As of last Wednesday, new rules for benefits claimants have come into practice, announced back when George Osborne was Chancellor of the Exchequer. They target the most vulnerable – as per standard Conservative Party practice – including the disabled, the long-term ill and the working poor. Also in characteristic Tory fashion, the changes will hurt women and children most via the new cap on the number of children eligible for child tax credits – and there is an extra sting in the tail for us in Northern Ireland.
These cuts are blatantly ideological in motivation, even when we take at face value the words of those Ministers who have gone before the media to defend them; they speak of getting people who want to work into work and making work more attractive. Of course this fails to account for the fact that very many of the cuts – particularly the cap on child tax credits – will hurt the working poor the most, that is to say those who already work, but whose salary fails to meet the cost of living. Many of the children currently living in poverty or using food banks are living in households where one or both parents work. The Government, however, want us to believe that those in poverty have chosen their lot in life, and so it suits them to sidestep this and imply that they are merely helping these poor – in both senses of the word – people to make better choices.
The choice to have more than two children is something they apparently see as only the prerogative of the better off, and so they are punishing those who have a third or subsequent child born after this week. There is absolutely no evidence that this policy will have the effect they want – not least because a large proportion of pregnancies are not planned, and even the best contraceptive methods are not perfect – but the realistic probability is that plenty of people will choose to have children even in the face these financial penalties. Blended families, more and more common, are punished too; the two child limit applies even to an individual who has had no previous children of their own but whose partner has children who are eligible. It also shows a limited understanding of the uncertainty of modern lives; jobs are lost, illness happens, partners die, partners leave. Even the comfortably well off family who has never needed to claim tax credits can suddenly find themselves struggling. The only certain outcome is that more families will be driven into poverty.
The most controversial part of these cuts, and rightfully so, is the exception allowed to the two child limit which allows a claim for three children only if the child’s mother can prove that that child was conceived through rape. Copies of the 8 page form that has to be completed and witnessed in such a case have circulated online this week, and it’s as bad as it sounds. (1) Charities that work with victims have warned that completing such a claim may re-traumatise people, and that the stigma that will attach to a child that is declared a child of rape will damage the child, too.

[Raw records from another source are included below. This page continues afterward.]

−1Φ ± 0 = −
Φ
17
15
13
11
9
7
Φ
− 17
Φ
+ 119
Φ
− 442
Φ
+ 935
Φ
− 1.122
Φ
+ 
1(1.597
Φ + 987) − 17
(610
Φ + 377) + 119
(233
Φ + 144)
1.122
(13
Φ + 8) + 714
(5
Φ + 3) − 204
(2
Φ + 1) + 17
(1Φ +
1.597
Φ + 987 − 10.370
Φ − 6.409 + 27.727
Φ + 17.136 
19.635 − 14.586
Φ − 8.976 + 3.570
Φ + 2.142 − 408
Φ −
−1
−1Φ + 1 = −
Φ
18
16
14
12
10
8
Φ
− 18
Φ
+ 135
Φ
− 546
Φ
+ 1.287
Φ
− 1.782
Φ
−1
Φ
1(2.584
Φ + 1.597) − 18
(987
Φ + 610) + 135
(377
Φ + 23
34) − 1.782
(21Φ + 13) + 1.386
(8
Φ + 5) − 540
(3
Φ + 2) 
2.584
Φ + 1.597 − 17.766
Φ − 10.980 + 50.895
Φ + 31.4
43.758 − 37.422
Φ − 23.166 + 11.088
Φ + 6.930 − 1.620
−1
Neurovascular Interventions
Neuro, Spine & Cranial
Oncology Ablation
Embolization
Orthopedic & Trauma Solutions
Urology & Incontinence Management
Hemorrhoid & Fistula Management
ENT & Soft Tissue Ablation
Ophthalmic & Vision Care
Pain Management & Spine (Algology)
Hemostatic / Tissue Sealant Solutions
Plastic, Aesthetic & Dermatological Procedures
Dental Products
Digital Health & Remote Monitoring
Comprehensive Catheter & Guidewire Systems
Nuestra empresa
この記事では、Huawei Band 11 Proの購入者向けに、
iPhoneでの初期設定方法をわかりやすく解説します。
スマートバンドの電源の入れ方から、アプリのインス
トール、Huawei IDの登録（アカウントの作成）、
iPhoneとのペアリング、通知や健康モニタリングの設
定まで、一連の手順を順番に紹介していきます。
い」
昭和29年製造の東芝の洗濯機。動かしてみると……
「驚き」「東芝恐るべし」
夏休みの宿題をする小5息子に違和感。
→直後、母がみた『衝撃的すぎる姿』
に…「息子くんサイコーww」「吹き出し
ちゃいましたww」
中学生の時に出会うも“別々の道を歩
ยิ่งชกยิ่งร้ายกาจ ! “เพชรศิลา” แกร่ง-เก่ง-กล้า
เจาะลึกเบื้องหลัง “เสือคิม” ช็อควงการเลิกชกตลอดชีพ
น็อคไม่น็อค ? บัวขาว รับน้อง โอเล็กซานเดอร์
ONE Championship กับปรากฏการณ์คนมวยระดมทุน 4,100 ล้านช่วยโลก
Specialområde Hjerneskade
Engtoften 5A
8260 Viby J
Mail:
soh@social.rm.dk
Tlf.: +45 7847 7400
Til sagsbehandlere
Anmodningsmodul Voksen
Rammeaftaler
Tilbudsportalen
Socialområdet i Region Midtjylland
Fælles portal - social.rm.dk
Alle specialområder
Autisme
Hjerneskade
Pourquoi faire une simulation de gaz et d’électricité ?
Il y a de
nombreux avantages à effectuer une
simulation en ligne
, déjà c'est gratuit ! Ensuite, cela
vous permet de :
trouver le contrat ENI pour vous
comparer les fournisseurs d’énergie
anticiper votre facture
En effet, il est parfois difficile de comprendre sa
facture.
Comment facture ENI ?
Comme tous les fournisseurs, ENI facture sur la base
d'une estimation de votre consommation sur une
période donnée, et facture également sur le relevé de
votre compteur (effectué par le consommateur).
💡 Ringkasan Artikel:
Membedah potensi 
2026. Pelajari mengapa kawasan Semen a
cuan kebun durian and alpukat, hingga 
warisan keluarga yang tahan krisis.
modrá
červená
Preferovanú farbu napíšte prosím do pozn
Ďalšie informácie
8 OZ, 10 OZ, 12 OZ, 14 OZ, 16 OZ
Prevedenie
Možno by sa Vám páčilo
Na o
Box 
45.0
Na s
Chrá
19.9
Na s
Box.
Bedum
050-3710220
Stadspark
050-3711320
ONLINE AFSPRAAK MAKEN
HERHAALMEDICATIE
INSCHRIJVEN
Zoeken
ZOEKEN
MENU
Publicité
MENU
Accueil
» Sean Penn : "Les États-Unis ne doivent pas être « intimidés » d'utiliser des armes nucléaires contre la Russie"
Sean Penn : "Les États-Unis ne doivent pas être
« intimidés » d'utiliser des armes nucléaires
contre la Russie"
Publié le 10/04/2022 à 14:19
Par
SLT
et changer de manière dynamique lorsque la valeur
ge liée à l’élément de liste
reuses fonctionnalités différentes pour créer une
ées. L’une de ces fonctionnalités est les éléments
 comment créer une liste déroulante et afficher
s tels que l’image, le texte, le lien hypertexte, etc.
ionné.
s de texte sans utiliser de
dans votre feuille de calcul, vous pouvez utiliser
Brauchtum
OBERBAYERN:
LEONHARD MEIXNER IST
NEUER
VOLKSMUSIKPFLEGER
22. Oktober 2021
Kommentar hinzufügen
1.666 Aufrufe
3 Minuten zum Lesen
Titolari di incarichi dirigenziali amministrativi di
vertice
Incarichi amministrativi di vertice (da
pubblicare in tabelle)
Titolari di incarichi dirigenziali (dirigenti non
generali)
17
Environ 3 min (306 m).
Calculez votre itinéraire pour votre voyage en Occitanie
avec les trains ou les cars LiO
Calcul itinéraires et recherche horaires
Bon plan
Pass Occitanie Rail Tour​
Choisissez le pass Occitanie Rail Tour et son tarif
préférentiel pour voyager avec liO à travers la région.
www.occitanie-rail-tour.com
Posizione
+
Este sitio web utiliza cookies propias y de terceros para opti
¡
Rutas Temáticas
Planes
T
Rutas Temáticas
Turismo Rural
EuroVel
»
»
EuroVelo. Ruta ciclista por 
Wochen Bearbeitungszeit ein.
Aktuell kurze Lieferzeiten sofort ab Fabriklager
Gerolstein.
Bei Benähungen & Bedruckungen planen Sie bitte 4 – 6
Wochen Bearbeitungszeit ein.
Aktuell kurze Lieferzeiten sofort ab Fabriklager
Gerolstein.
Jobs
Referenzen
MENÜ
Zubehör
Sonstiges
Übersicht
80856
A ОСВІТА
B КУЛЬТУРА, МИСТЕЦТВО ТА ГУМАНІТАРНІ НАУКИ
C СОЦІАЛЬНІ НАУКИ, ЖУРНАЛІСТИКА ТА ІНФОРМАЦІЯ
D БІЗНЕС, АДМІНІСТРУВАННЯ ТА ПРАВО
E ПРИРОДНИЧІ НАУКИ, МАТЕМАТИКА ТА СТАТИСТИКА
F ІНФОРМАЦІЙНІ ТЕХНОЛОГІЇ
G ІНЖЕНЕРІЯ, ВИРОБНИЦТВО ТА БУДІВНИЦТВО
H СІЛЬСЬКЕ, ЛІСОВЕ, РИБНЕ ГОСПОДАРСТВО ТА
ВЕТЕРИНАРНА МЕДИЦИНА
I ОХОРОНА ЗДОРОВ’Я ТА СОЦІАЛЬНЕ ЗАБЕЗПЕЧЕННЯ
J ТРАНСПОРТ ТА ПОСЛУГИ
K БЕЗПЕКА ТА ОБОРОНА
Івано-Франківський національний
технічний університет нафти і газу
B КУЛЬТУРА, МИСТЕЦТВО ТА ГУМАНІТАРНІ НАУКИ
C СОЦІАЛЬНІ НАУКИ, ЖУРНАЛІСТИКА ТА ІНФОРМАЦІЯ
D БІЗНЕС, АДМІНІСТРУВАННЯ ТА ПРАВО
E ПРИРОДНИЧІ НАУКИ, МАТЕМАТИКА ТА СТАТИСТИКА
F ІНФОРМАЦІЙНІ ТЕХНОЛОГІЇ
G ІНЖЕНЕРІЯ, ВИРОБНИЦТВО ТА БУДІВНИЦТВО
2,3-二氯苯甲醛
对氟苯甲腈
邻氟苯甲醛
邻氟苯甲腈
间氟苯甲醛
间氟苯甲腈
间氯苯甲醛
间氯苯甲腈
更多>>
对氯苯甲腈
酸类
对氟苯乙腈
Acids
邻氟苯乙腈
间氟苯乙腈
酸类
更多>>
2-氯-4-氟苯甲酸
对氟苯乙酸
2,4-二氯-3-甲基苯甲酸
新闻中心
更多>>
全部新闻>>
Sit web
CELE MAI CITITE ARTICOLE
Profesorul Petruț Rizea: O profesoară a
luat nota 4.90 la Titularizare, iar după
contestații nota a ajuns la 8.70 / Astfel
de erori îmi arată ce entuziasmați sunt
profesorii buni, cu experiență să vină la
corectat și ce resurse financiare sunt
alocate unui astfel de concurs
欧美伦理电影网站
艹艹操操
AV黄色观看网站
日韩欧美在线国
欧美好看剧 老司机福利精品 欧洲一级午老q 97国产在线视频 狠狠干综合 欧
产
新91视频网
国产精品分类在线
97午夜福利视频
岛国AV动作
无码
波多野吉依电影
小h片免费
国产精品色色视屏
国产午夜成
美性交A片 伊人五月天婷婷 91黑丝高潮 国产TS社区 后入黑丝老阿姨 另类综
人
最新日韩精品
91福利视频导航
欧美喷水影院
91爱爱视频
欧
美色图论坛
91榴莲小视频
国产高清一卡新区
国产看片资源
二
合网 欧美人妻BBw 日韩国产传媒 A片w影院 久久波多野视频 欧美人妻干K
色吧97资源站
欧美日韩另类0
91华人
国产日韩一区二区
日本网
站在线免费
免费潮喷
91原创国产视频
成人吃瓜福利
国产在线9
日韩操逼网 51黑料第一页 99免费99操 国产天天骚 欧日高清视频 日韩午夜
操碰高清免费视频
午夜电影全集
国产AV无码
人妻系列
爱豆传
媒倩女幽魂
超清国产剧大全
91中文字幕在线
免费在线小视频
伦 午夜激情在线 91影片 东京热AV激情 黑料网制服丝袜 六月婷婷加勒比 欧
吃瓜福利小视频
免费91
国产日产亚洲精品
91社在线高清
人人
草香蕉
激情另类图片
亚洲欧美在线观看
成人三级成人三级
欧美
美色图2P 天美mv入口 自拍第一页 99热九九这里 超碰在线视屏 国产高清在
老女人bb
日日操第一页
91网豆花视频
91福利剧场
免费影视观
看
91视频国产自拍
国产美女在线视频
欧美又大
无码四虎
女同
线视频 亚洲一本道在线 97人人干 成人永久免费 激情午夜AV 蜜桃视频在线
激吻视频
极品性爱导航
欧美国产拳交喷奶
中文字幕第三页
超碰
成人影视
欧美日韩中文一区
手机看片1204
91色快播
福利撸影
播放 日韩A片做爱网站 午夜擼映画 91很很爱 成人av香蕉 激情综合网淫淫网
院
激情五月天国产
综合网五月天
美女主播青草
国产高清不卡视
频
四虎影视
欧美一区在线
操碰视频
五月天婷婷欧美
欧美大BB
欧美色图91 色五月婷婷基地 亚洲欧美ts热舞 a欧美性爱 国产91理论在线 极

A claimant also has to sign a declaration that she does not live with the father of the child, which shows no understanding of the reality of abusive relationships and the fact that pregnancy is so often used as a method of control by abusive partners. (2)
For women in Northern Ireland, there is an additional worry. A unique feature of our law dating from the height of the Troubles requires any person aware of an offense to report it, so that if a woman claims tax credits on the grounds that she conceived through rape, but has not reported that crime to the police, she may herself be subject to prosecution (3) The same law will apply to the professionals she would need to witness such a form, and there is no guidance on how they should approach the situation, putting both victims and support staff in an impossible bind. As if that weren’t enough, our laws allow for abortion in only the most extreme circumstances of danger to a woman’s life, so what should a woman who finds herself with a crisis pregnancy do? If she cannot afford an abortion in Britain, she cannot afford to raise a third child without the assistance of child tax credit, and of course there is currently a crackdown on the safe but illegal abortion pills that many women in such a crisis buy online (4).
But the Conservatives do not care, apparently, about the mess these cuts and the tax credit cap will create. They are sticking firmly to their idea that the poor have chosen their poverty, that only the lazy are poor, that work always pays handsomely and that life is predictable if one applies oneself – and all while blithely ignoring the additional mess this creates in Northern Ireland. We must commit to doing everything we can to resist this fallacy, to protest these cuts, to support organisations that help women who are impacted by these changes, and to punishing at the ballot box those MPs whose votes allowed this to happen.